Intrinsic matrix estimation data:
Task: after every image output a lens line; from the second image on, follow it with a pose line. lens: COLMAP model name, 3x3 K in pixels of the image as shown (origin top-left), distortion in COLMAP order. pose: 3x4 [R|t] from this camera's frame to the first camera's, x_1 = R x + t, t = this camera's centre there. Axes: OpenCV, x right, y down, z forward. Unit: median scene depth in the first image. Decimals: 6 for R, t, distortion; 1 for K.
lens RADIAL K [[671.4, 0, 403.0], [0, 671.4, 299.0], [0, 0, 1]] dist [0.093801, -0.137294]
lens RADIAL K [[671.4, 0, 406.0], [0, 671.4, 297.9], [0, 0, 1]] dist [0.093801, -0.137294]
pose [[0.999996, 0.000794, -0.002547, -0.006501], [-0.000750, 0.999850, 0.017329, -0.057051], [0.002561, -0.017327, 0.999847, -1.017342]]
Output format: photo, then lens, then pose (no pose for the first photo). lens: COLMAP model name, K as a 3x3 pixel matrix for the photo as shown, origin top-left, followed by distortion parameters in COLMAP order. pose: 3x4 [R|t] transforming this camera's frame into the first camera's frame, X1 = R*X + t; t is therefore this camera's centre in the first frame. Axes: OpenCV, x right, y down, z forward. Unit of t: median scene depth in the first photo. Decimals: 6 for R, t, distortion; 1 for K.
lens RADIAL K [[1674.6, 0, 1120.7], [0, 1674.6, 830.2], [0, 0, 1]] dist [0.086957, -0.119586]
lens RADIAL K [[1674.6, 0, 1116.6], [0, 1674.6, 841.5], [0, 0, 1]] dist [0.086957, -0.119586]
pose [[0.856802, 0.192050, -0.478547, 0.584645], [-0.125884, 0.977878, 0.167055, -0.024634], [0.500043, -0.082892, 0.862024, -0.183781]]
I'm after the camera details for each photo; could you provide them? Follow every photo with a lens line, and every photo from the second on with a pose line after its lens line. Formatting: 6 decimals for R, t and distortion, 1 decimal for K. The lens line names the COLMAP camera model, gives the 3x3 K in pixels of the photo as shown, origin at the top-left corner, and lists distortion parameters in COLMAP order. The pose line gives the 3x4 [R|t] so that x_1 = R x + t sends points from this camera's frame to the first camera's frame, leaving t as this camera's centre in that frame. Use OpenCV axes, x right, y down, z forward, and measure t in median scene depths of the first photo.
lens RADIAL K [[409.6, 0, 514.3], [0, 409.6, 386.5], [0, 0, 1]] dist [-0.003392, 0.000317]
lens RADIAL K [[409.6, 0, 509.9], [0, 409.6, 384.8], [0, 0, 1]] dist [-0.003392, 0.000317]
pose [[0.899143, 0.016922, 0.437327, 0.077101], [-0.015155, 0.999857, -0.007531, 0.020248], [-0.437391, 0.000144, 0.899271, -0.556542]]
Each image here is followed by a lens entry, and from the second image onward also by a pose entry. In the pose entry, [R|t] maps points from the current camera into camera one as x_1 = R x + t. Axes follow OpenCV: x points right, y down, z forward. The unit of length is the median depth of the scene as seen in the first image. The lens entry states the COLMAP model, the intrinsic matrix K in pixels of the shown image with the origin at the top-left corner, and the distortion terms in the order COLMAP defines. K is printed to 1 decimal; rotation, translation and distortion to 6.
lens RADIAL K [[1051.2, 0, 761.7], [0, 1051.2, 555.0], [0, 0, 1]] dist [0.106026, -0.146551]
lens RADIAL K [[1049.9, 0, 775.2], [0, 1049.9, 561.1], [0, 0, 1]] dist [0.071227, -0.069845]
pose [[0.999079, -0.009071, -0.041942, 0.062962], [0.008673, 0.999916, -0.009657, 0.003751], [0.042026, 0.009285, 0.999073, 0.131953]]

WORK TO BE COMPLETED:
Give all the lines above again, exactly.

FINAL ANSWER:
Task: after every image output a lens line; from the second image on, follow it with a pose line. lens: COLMAP model name, 3x3 K in pixels of the image as shown (origin top-left), distortion in COLMAP order. pose: 3x4 [R|t] from this camera's frame to the first camera's, x_1 = R x + t, t = this camera's centre there. Axes: OpenCV, x right, y down, z forward. Unit: median scene depth in the first image. Decimals: 6 for R, t, distortion; 1 for K.
lens RADIAL K [[671.4, 0, 403.0], [0, 671.4, 299.0], [0, 0, 1]] dist [0.093801, -0.137294]
lens RADIAL K [[671.4, 0, 406.0], [0, 671.4, 297.9], [0, 0, 1]] dist [0.093801, -0.137294]
pose [[0.999996, 0.000794, -0.002547, -0.006501], [-0.000750, 0.999850, 0.017329, -0.057051], [0.002561, -0.017327, 0.999847, -1.017342]]
Output format: photo, then lens, then pose (no pose for the first photo). lens: COLMAP model name, K as a 3x3 pixel matrix for the photo as shown, origin top-left, followed by distortion parameters in COLMAP order. pose: 3x4 [R|t] transforming this camera's frame into the first camera's frame, X1 = R*X + t; t is therefore this camera's centre in the first frame. Axes: OpenCV, x right, y down, z forward. Unit of t: median scene depth in the first photo. Decimals: 6 for R, t, distortion; 1 for K.
lens RADIAL K [[1674.6, 0, 1120.7], [0, 1674.6, 830.2], [0, 0, 1]] dist [0.086957, -0.119586]
lens RADIAL K [[1674.6, 0, 1116.6], [0, 1674.6, 841.5], [0, 0, 1]] dist [0.086957, -0.119586]
pose [[0.856802, 0.192050, -0.478547, 0.584645], [-0.125884, 0.977878, 0.167055, -0.024634], [0.500043, -0.082892, 0.862024, -0.183781]]
I'm after the camera details for each photo; could you provide them? Follow every photo with a lens line, and every photo from the second on with a pose line after its lens line. Formatting: 6 decimals for R, t and distortion, 1 decimal for K. The lens line names the COLMAP camera model, gives the 3x3 K in pixels of the photo as shown, origin at the top-left corner, and lists distortion parameters in COLMAP order. The pose line gives the 3x4 [R|t] so that x_1 = R x + t sends points from this camera's frame to the first camera's frame, leaving t as this camera's centre in that frame. Use OpenCV axes, x right, y down, z forward, and measure t in median scene depths of the first photo.
lens RADIAL K [[409.6, 0, 514.3], [0, 409.6, 386.5], [0, 0, 1]] dist [-0.003392, 0.000317]
lens RADIAL K [[409.6, 0, 509.9], [0, 409.6, 384.8], [0, 0, 1]] dist [-0.003392, 0.000317]
pose [[0.899143, 0.016922, 0.437327, 0.077101], [-0.015155, 0.999857, -0.007531, 0.020248], [-0.437391, 0.000144, 0.899271, -0.556542]]
Each image here is followed by a lens entry, and from the second image onward also by a pose entry. In the pose entry, [R|t] maps points from the current camera into camera one as x_1 = R x + t. Axes follow OpenCV: x points right, y down, z forward. The unit of length is the median depth of the scene as seen in the first image. The lens entry states the COLMAP model, the intrinsic matrix K in pixels of the shown image with the origin at the top-left corner, and the distortion terms in the order COLMAP defines. K is printed to 1 decimal; rotation, translation and distortion to 6.
lens RADIAL K [[1051.2, 0, 761.7], [0, 1051.2, 555.0], [0, 0, 1]] dist [0.106026, -0.146551]
lens RADIAL K [[1049.9, 0, 775.2], [0, 1049.9, 561.1], [0, 0, 1]] dist [0.071227, -0.069845]
pose [[0.999079, -0.009071, -0.041942, 0.062962], [0.008673, 0.999916, -0.009657, 0.003751], [0.042026, 0.009285, 0.999073, 0.131953]]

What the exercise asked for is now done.